ACE2 and TMPRSS2 in human saliva can adsorb to the oral mucosal epithelium.

Abstract

Severe acute respiratory syndrome coronavirus 2 (SARS‐CoV‐2) is primarily transmitted through droplets. All human tissues with the angiotensin‐converting enzyme 2 (ACE2) and transmembrane protease serines 2 (TRMPRSS2) are potential targets of SARS‐CoV‐2. The role of saliva in SARS‐CoV‐2 transmission remains obscure. In this study, we attempted to reveal ACE2 and TRMPRSS2 protein expression in human parotid, submandibular, and sublingual glands (three major salivary glands).
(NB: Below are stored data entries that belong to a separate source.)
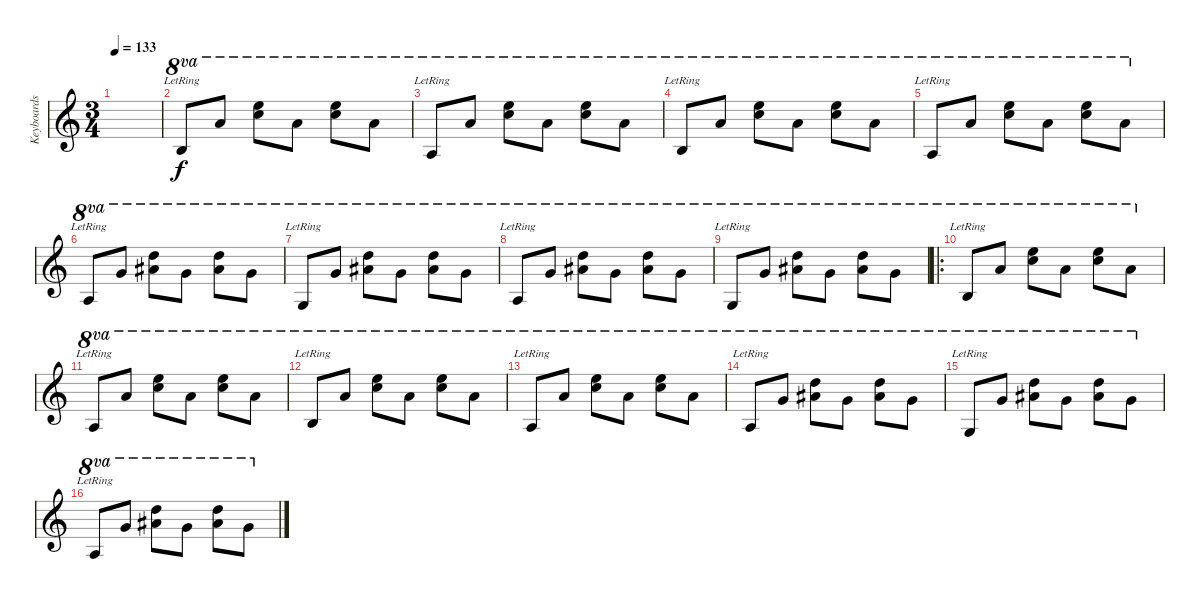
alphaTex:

\track ("Keyboards" "Keyboards") {instrument acousticgrandpiano}
\staff {score}
\tuning (E4 B3 G3 D3 A2 E2) {hide}
\ts (3 4)
\tempo 133
\clef g2
\ks c
|
16.3{lr}.8{ot 8va} 17.1.8{ot 8va} (20.1 29.2).8{ot 8va} 17.1.8{ot 8va} (20.1 29.2).8{ot 8va} 17.1.8{ot 8va} |
14.3{lr}.8{ot 8va volume 12} 17.1.8{ot 8va} (20.1 29.2).8{ot 8va} 17.1.8{ot 8va} (20.1 29.2).8{ot 8va} 17.1.8{ot 8va} |
16.3{lr}.8{ot 8va} 17.1.8{ot 8va} (20.1 29.2).8{ot 8va} 17.1.8{ot 8va} (20.1 29.2).8{ot 8va} 17.1.8{ot 8va} |
14.3{lr}.8{ot 8va} 17.1.8{ot 8va} (20.1 29.2).8{ot 8va} 17.1.8{ot 8va} (20.1 29.2).8{ot 8va} 17.1.8{ot 8va} |
14.3{lr}.8{ot 8va} 15.1.8{ot 8va} (18.1 27.2).8{ot 8va} 15.1.8{ot 8va} (18.1 27.2).8{ot 8va} 15.1.8{ot 8va} |
12.3{lr}.8{ot 8va} 15.1.8{ot 8va} (18.1 27.2).8{ot 8va} 15.1.8{ot 8va} (18.1 27.2).8{ot 8va} 15.1.8{ot 8va} |
14.3{lr}.8{ot 8va} 15.1.8{ot 8va} (18.1 27.2).8{ot 8va} 15.1.8{ot 8va} (18.1 27.2).8{ot 8va} 15.1.8{ot 8va} |
12.3{lr}.8{ot 8va} 15.1.8{ot 8va} (18.1 27.2).8{ot 8va} 15.1.8{ot 8va} (18.1 27.2).8{ot 8va} 15.1.8{ot 8va} |
\ro
16.3{lr}.8{ot 8va} 17.1.8{ot 8va} (20.1 29.2).8{ot 8va} 17.1.8{ot 8va} (20.1 29.2).8{ot 8va} 17.1.8{ot 8va} |
14.3{lr}.8{ot 8va} 17.1.8{ot 8va} (20.1 29.2).8{ot 8va} 17.1.8{ot 8va} (20.1 29.2).8{ot 8va} 17.1.8{ot 8va} |
16.3{lr}.8{ot 8va} 17.1.8{ot 8va} (20.1 29.2).8{ot 8va} 17.1.8{ot 8va} (20.1 29.2).8{ot 8va} 17.1.8{ot 8va} |
14.3{lr}.8{ot 8va} 17.1.8{ot 8va} (20.1 29.2).8{ot 8va} 17.1.8{ot 8va} (20.1 29.2).8{ot 8va} 17.1.8{ot 8va} |
14.3{lr}.8{ot 8va} 15.1.8{ot 8va} (18.1 27.2).8{ot 8va} 15.1.8{ot 8va} (18.1 27.2).8{ot 8va} 15.1.8{ot 8va} |
12.3{lr}.8{ot 8va} 15.1.8{ot 8va} (18.1 27.2).8{ot 8va} 15.1.8{ot 8va} (18.1 27.2).8{ot 8va} 15.1.8{ot 8va} |
14.3{lr}.8{ot 8va} 15.1.8{ot 8va} (18.1 27.2).8{ot 8va} 15.1.8{ot 8va} (18.1 27.2).8{ot 8va} 15.1.8{ot 8va}
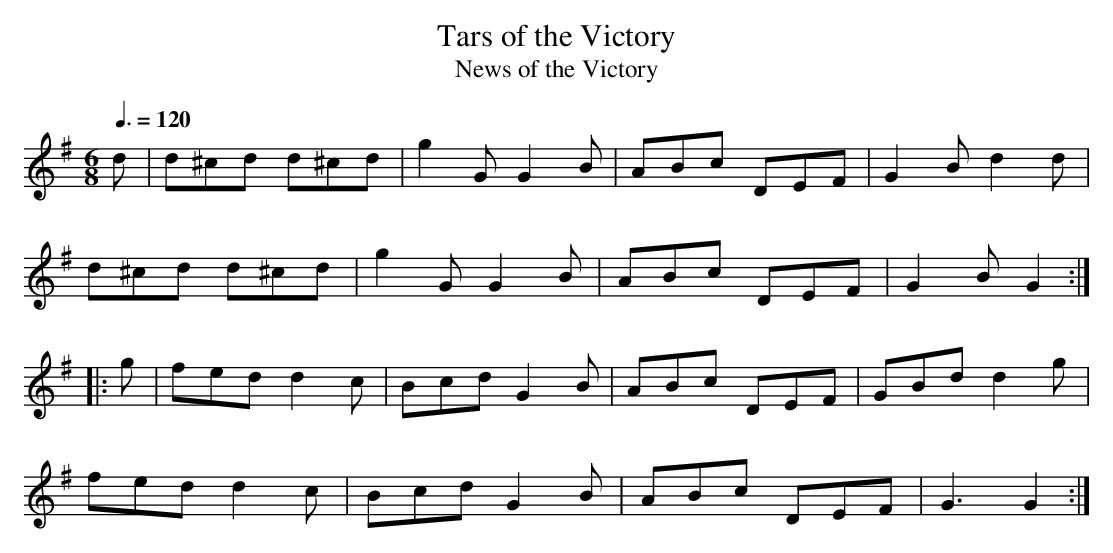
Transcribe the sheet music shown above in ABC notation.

X:1
T:Tars of the Victory
T:News of the Victory
M:6/8
L:1/8
Q:3/8=120
K:G
d|d^cd d^cd|g2G G2B|ABc DEF|G2B d2d|
d^cd d^cd|g2G G2B|ABc DEF|G2B G2:|
|:g|fed d2c|Bcd G2B|ABc DEF|GBd d2g|
fed d2c|Bcd G2B|ABc DEF|G3G2:|
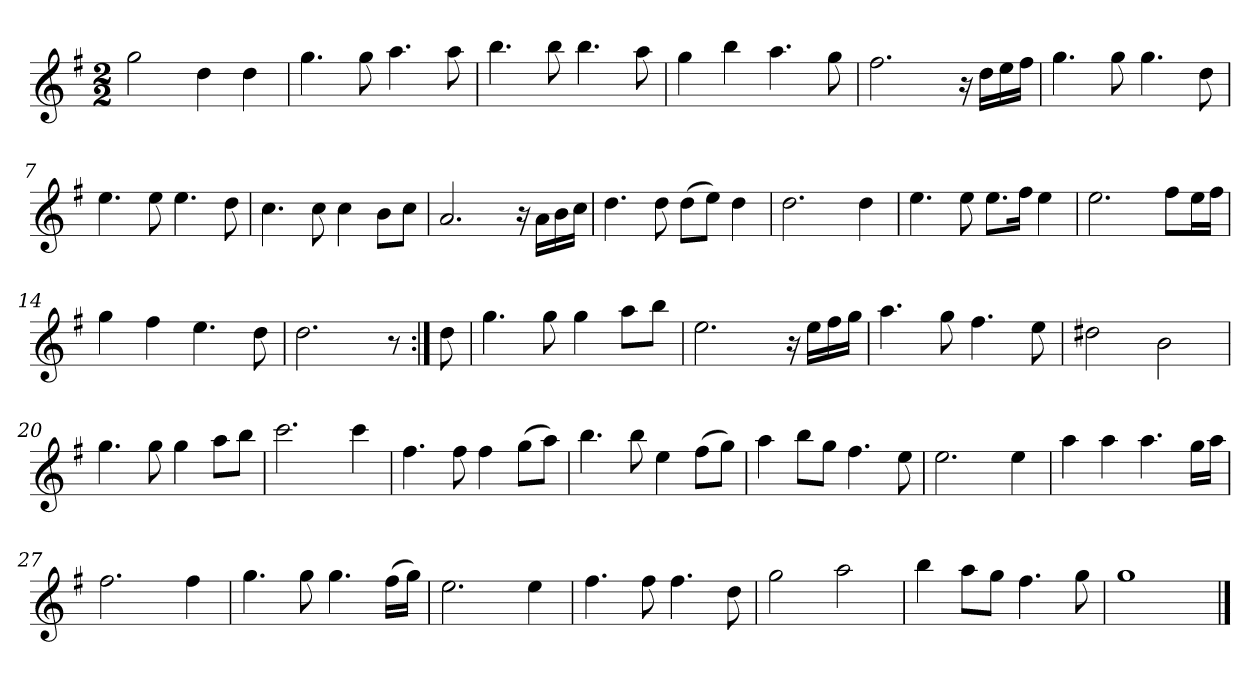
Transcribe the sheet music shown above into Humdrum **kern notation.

**kern
*part1
*staff1
*clefG2
*k[f#]
*G:
*M2/2
*MM120
=1
2gg
4dd
4dd
=2
4.gg
8gg
4.aa
8aa
=3
4.bb
8bb
4.bb
8aa
=4
4gg
4bb
4.aa
8gg
=5
2.ff#
16r
16dd\LL
16ee\
16ff#\JJ
=6
4.gg
8gg
4.gg
8dd
=7
4.ee
8ee
4.ee
8dd
=8
4.cc
8cc
4cc
8b\L
8cc\J
=9
2.a
16r
16a\LL
16b\
16cc\JJ
=10
4.dd
8dd
(8dd\L
8ee\J)
4dd
=11
2.dd
4dd
=12
4.ee
8ee
8.ee\L
16ff#\Jk
4ee
=13
2.ee
8ff#\L
16ee\L
16ff#\JJ
=14
4gg
4ff#
4.ee
8dd
=15
2.dd
8r
=:|!
8dd
=16
4.gg
8gg
4gg
8aa\L
8bb\J
=17
2.ee
16r
16ee\LL
16ff#\
16gg\JJ
=18
4.aa
8gg
4.ff#
8ee
=19
2dd#X
2b
=20
4.gg
8gg
4gg
8aa\L
8bb\J
=21
2.ccc
4ccc
=22
4.ff#
8ff#
4ff#
(8gg\L
8aa\J)
=23
4.bb
8bb
4ee
(8ff#\L
8gg\J)
=24
4aa
8bb\L
8gg\J
4.ff#
8ee
=25
2.ee
4ee
=26
4aa
4aa
4.aa
16gg\LL
16aa\JJ
=27
2.ff#
4ff#
=28
4.gg
8gg
4.gg
(16ff#\LL
16gg\JJ)
=29
2.ee
4ee
=30
4.ff#
8ff#
4.ff#
8dd
=31
2gg
2aa
=32
4bb
8aa\L
8gg\J
4.ff#
8gg
=33
1gg
==
*-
Then, the binding function of spike protein to ACE2 in three major salivary glands was detected. The expression of ACE2 and TMPRSS2 in human saliva from parotid glands were both examined. Exogenous recombined ACE2 and TMPRSS2 anchoring and fusing to oral mucosal epithelial cells in vitro were also unraveled. ACE2 and TMPRSS2 were found mainly to be expressed in the cytomembrane and cytoplasm of epithelial cells in the serous acinus cells in parotid and submandibular glands. Our research also discovered that the spike protein of SARS‐CoV‐2 binds to ACE2 in salivary glands in vitro. Furthermore, exogenous ACE2 and TMPRSS2 can anchor and fuse to oral mucosa in vitro. Thus, the expression of ACE2 and TMPRSS2 in human saliva might have implications for SARS‐CoV‐2 infection.